His announcement came as fresh elections appear to be on the horizon, with the coalition’s Blue and White party advancing a bill to dissolve the Knesset, and a December 23 deadline to pass a budget or also automatically go to elections swiftly approaching.

Former IDF chief of staff Gadi Eisenkot, right, is interviewed by Amos Yadlin at the Institute for National Security Studies annual conference in Tel Aviv on January 27, 2019. (INSS)

Channel 12 also asked respondents how they would vote if maverick Likud MK Yifat Shasha-Biton and former IDF chief of staff Gadi Eisenkot join Sa’ar’s party, as reports have suggested they may.

In such a scenario, Sa’ar’s party would grow to 22 seats and Likud would pick up 26.

If Sa’ar were to team up with Bennett’s Yamina, the combined slate would get 32 seats, with Likud remaining steady at 26, according to the network.

The TV polls also asked who is best suited to be prime minister.

In the Channel 12 survey, Netanyahu led with 29 percent of respondents, followed by Sa’ar with 16%, Bennett with 13% and opposition Leader Yair Lapid, who heads Yesh Atid-Telem, with 10%. Only 5% said Defense Minister Benny Gantz, who leads Blue and White and also holds the post of alternative prime minister as part of his power-sharing deal with Netanyahu.

Thirty-one percent of respondents to the Channel 13 poll said Netanyahu, 16% Sa’ar, 12% Bennett, 12% Lapid and 8% Gantz.

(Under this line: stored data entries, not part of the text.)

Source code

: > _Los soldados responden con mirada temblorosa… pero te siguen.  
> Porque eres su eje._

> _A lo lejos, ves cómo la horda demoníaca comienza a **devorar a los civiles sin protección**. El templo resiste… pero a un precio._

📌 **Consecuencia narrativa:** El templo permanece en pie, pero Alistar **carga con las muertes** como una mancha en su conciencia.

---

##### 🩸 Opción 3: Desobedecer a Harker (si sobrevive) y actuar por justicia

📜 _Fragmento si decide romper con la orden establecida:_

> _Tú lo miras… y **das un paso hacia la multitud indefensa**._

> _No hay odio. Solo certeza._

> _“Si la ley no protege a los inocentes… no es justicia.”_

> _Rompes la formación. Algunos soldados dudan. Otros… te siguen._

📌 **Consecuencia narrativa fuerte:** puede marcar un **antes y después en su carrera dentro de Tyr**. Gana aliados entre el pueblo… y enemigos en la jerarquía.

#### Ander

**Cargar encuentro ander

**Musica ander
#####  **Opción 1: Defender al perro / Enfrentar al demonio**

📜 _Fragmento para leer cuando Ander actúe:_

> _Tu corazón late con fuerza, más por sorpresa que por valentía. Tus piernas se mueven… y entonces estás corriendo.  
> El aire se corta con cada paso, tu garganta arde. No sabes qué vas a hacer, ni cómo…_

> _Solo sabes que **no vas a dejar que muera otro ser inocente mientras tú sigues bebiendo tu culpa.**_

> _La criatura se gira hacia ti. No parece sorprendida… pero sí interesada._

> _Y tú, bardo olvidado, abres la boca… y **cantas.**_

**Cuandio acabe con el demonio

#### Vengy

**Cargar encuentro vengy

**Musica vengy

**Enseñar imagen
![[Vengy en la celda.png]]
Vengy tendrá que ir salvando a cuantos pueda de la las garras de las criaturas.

Kan’s poll asked separately who was best suited to be prime minister between Netanyahu and Sa’ar and Netanyahu and Bennett. In the first scenario, 40% of respondents said Netanyahu and 32% said Sa’ar. When Netanyahu was paired with Bennett, 39% said the premier, opposed to 25% who said Bennett.

Prime Minister Benjamin Netanyahu speaks during a press conference at the Health Ministry in Jerusalem on December 9, 2020. (Yonatan Sindel/Flash90)

The Channel 12 survey was conducted by pollster Manu Geva and included 502 respondents, with a 4.4% margin of error.

Channel 13’s poll, done by Kamil Fuchs, had 1,106 respondents and a 3.5% margin of error.

The Kan survey was made up of 550 respondents, with a 4.4% margin of error.